Recording-2025-03-31T04:19:40.370Z

Reactions in Solution

• Many chemical reactions occur in solution form.

• This section extends stoichiometry concepts to reactions involving solutions.

Key Concepts

• Stoichiometric Calculations: Ability to perform calculations based on the amounts of reactants and products.

• Balanced Equations: Coefficients indicate the number of moles of reactants/products.

• Converting to Moles: When using pure substances, mass is converted to moles using molar mass. However, in solutions:

  • Molarity (M): Defined as moles of solute per liter of solution.

  • Formula: M = moles of solute / liters of solution.

Approach to Stoichiometry Involving Solutions

• Utilize molarity (concentration) and volume to find moles:

  • Equation: Moles of solute = Molarity (M) × Volume (L).

• Reference Figure 4.15 for the procedure of solving stoichiometry problems between a pure substance and a solution.

Example: Neutralization Reaction

• Problem: Calculate grams of Ca(OH)₂ needed to neutralize 25 mL of 0.1 M HNO₃.

• Reactants: HNO₃ (acid) and Ca(OH)₂ (base).

• Steps:

  1. Use molarity and volume of HNO₃ to find moles of HNO₃.

  2. Use mole ratios from the balanced chemical equation to find moles of Ca(OH)₂ required.

  3. Convert moles of Ca(OH)₂ to grams using its molar mass.

Titration

• Purpose: Determine the concentration of an unknown solution (solute) using a known standard solution (reagent).

• Equivalence Point: The stage at which the amount of added standard solution exactly reacts with the unknown solution.

• Common Techniques: Neutralization, precipitation, or oxidation-reduction reactions.

Neutralization Titration Example

• Example Setup: HCl (unknown concentration) titrated with NaOH (standard solution).

• Procedure:

  1. Measure a specific volume of HCl solution and add it to a flask.

  2. Add an acid-base indicator that changes color at the equivalence point (e.g., phenolphthalein).

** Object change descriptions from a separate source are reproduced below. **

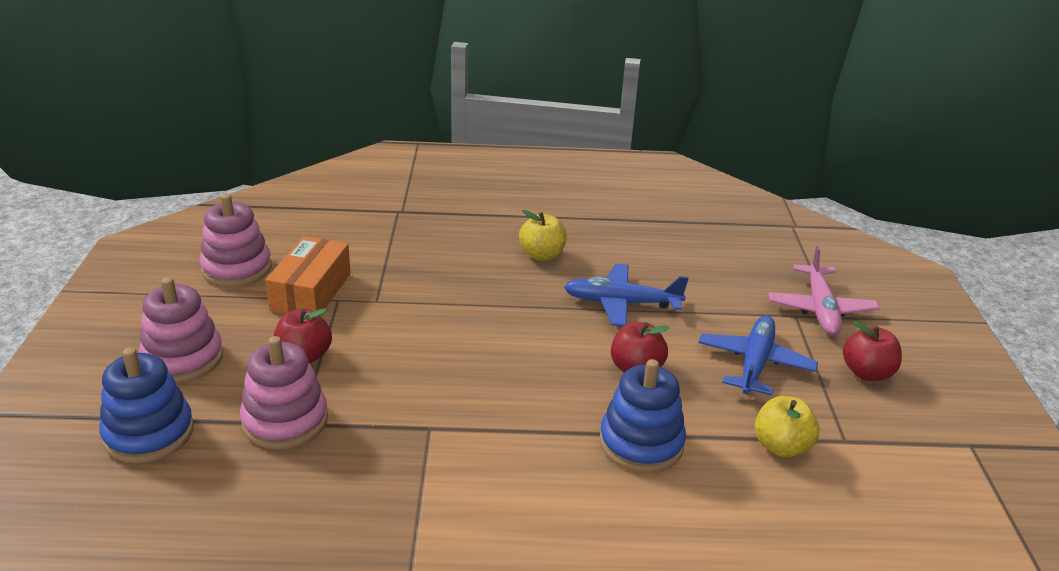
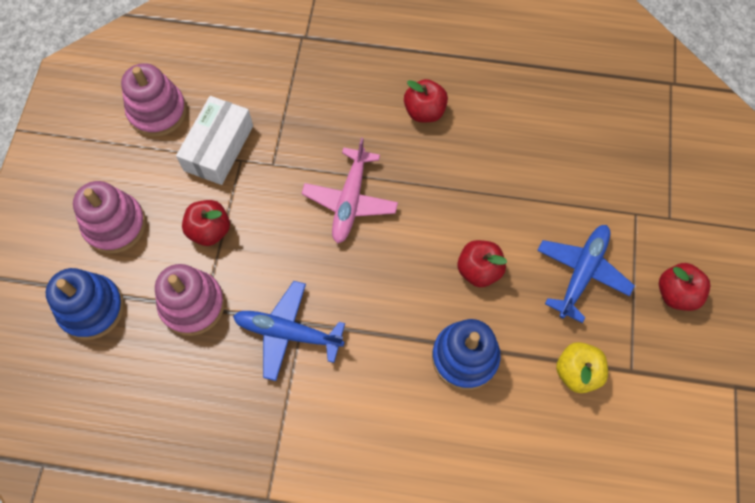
camera: 10 degrees right, 35 degrees up
(311, 292) = (219, 148): orange box -> white box
(542, 255) = (424, 111): yellow apple -> red apple
(622, 303) = (484, 185): blue plane -> blue plane (288, 333)
(820, 309) = (661, 206): pink plane -> pink plane (350, 200)

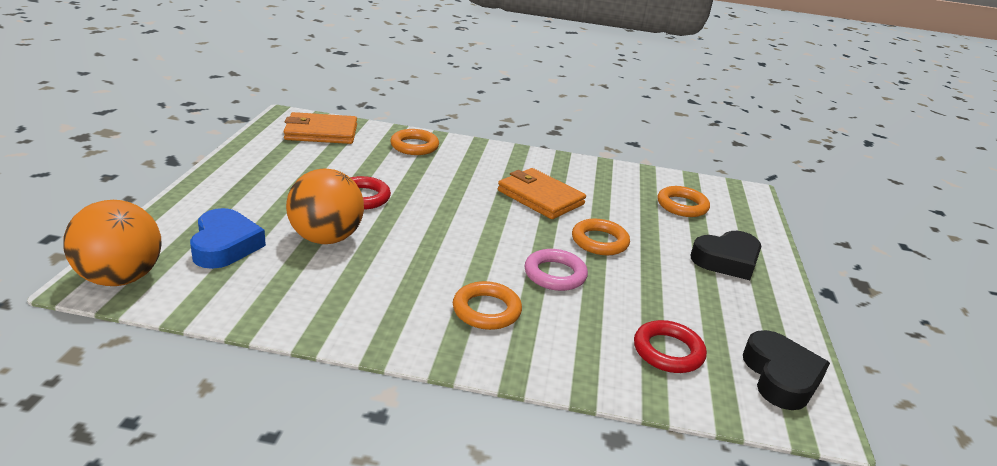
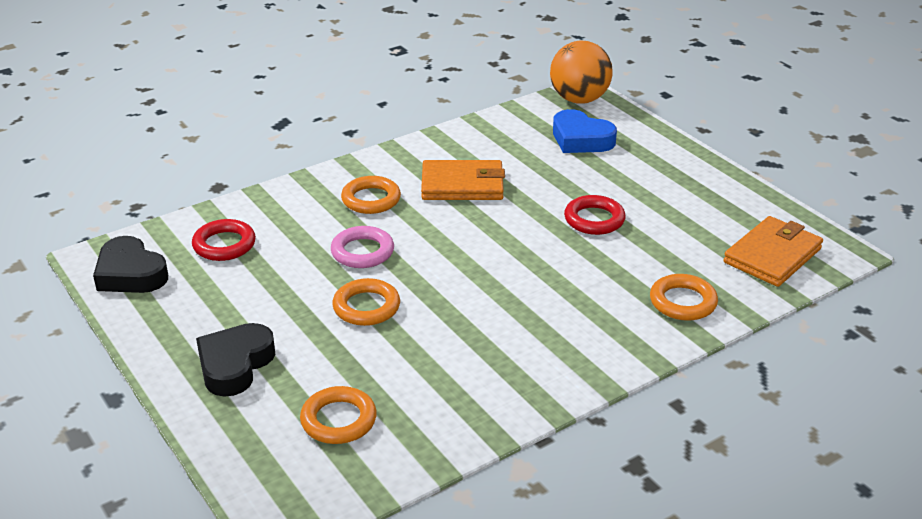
camera: 140 degrees right, 5 degrees up
(326, 238) = (544, 178): orange ball -> none
(540, 197) = (479, 322): orange wallet -> orange wallet (462, 185)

  3. Gradually add NaOH from a burette until the solution turns pink, indicating completion of the reaction.

  4. Record the volume of NaOH added to calculate the concentration of HCl using the volumes and concentrations of both solutions.

Example: Concentration Calculation from Titration

• Given: 45.7 mL of 0.5 M H₂SO₄ neutralizes 20 mL of NaOH solution.

• Steps:

  1. Calculate moles of H₂SO₄ using its volume and molarity.

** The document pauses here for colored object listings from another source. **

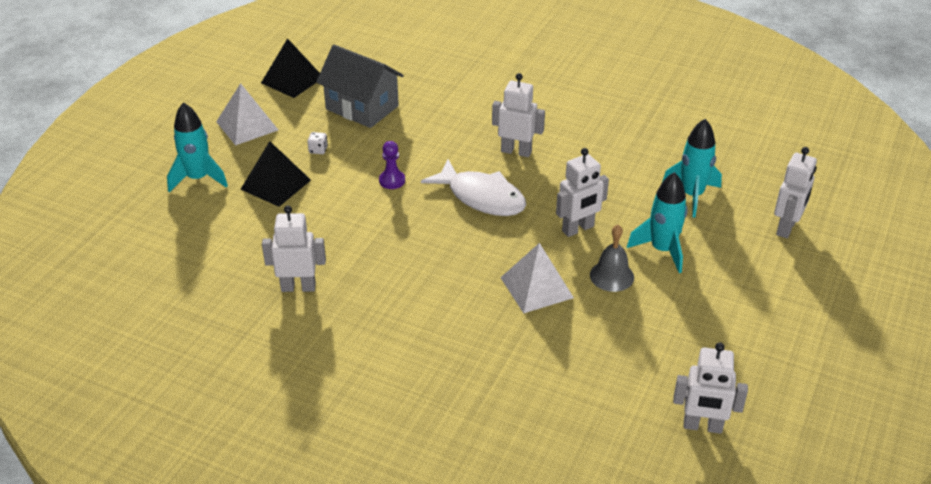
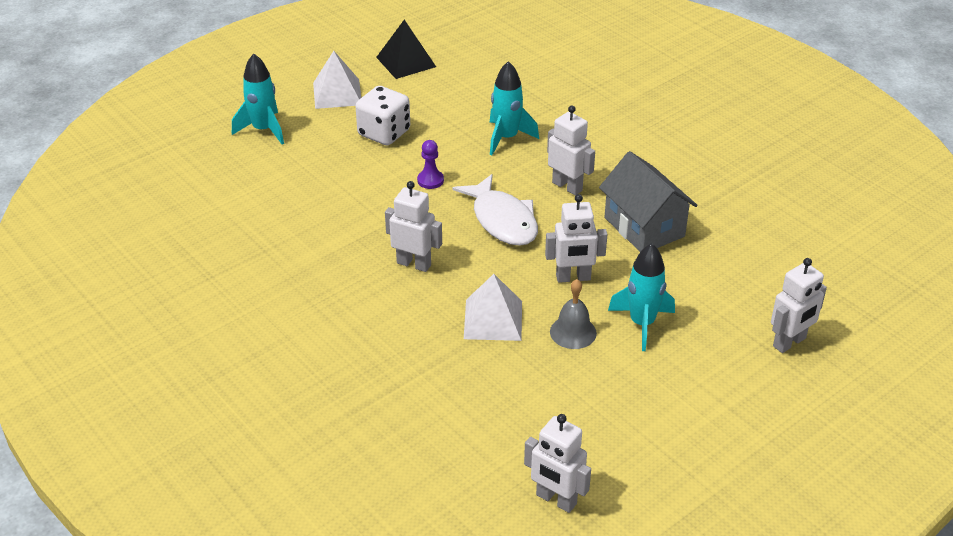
camera: 25 degrees right, 0 degrees up
(275, 184) = (325, 154): black pyramid -> none
(298, 287) = (282, 251): white robot -> white robot (414, 264)
(318, 150) = (384, 133): white dice -> white dice, size x2.47
(362, 107) = (451, 104): grey house -> grey house (644, 227)
(692, 195) = (713, 280): turquoise rocket -> turquoise rocket (506, 138)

  2. Use the balanced chemical equation to determine moles of NaOH.

  3. Calculate NaOH molarity using its moles and volume.

• Note: Always ensure units are consistent (e.g., convert mL to L where necessary).

Solving Moles of H₂SO₄

• Calculation Formula:

  • Moles H₂SO₄ = (45.7 mL) × (0.5 M) × (1 L / 1000 mL).

• Follow similar procedures for calculating moles of NaOH and deriving its concentration.

• Balanced Equation Consideration: Always refer to the chemical equation to ensure proper stoichiometric factors are used.